The functional disability experienced by patients with severe pulmonary disease relates both to their physiological impairment and their inability to adapt and maintain a normal lifestyle. As patients develop a medical need for supplemental oxygen, breathlessness and lack of energy are compounded by the increased demand of carrying oxygen equipment.

Oxygen conserving devices have been introduced as a means of making oxygen therapy more efficient, more portable, and less intrusive [1,2]. In addition, hypoxemia can be prevented more readily in those patients with high oxygen flow requirements by using oxygen conserving devices, such as reservoir cannulas and transtracheal catheters. Escalating costs and reduced reimbursement have also fostered the availability of these systems.

This review will compare traditional, continuous flow oxygen delivery by nasal cannula with a variety of oxygen conserving devices. The indications for long-term supplemental oxygen, the use of oxygen in hypercapnic patients, and issues regarding oxygen therapy during air travel are discussed separately. (See "Long-term supplemental oxygen therapy" and "The evaluation, diagnosis, and treatment of the adult patient with acute hypercapnic respiratory failure" and "Traveling with oxygen aboard commercial air carriers".)

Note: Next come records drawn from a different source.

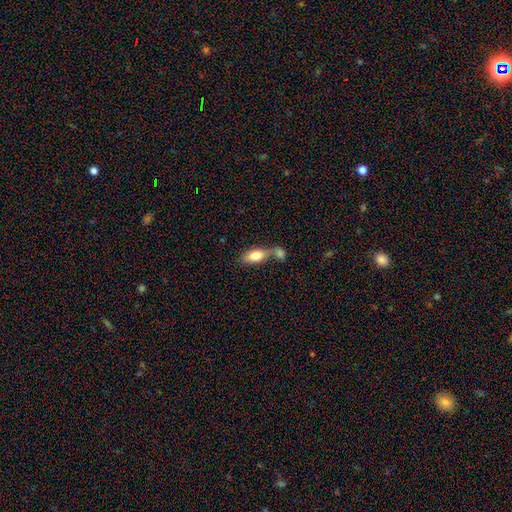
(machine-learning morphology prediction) This is likely a smooth galaxy (77%). How rounded: clearly in between (83%). Merging: possibly merger (48%).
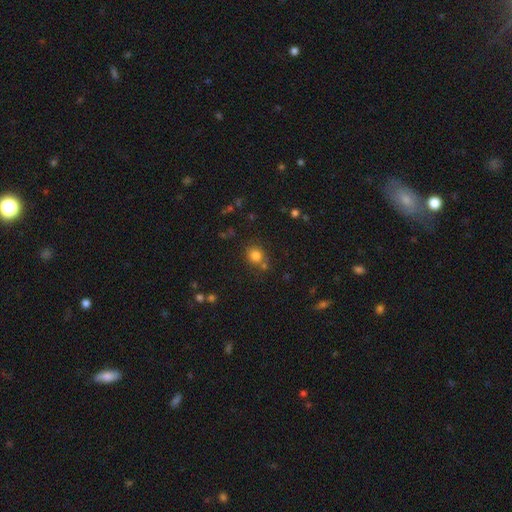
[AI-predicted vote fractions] Smooth or featured? smooth (80%)
How rounded? round (79%)
Merging? none (70%)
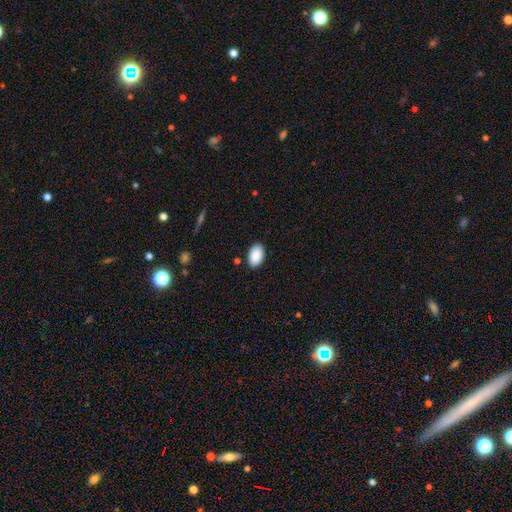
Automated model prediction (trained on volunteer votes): Smooth or featured? smooth (90%)
How rounded? in between (93%)
Merging? none (88%)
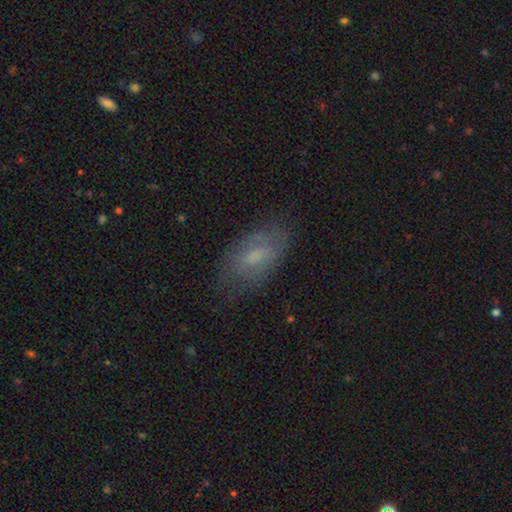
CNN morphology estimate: A smooth galaxy with no disk features (56%) that is in between round and cigar-shaped (88%).

Vote fractions:
- Smooth or featured? smooth: 56% / featured or disk: 35% / star or artifact: 9%
- How rounded? in between: 88% / cigar-shaped: 8% / round: 4%
- Merging? none: 68% / minor disturbance: 22% / major disturbance: 9% / merger: 1%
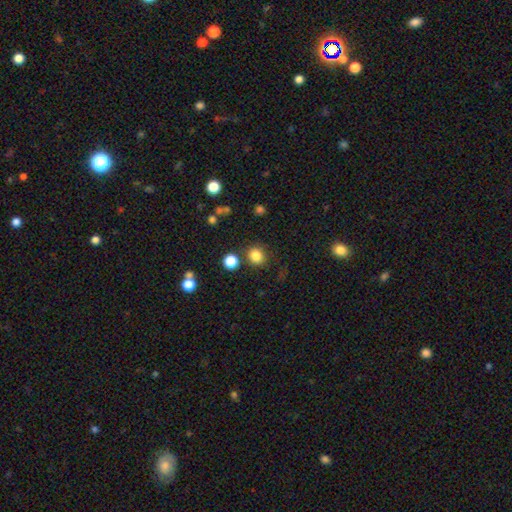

Continuous flow nasal cannula oxygen delivery via nasal prongs is the standard against which all developments or improvements should be compared [3]. The nasal cannula is universal and generally well accepted by patients and the public alike, and its effectiveness in meeting the oxygen needs of the stable chronic lung disease patient is essentially unquestioned. However, it is inefficient, as only a small percentage of the oxygen delivered to the nose actually reaches the alveoli.

Oxygen flowing through the standard nasal cannula is nearly 100 percent pure. However, the patient actually receives a blend of pure oxygen and room air. In fact, a much larger volume of inspired atmospheric air, containing 20.9 percent oxygen, is entrained with the oxygen [4]. The resultant inspiratory oxygen concentrations via standard flow settings are approximated in the figure (figure 1).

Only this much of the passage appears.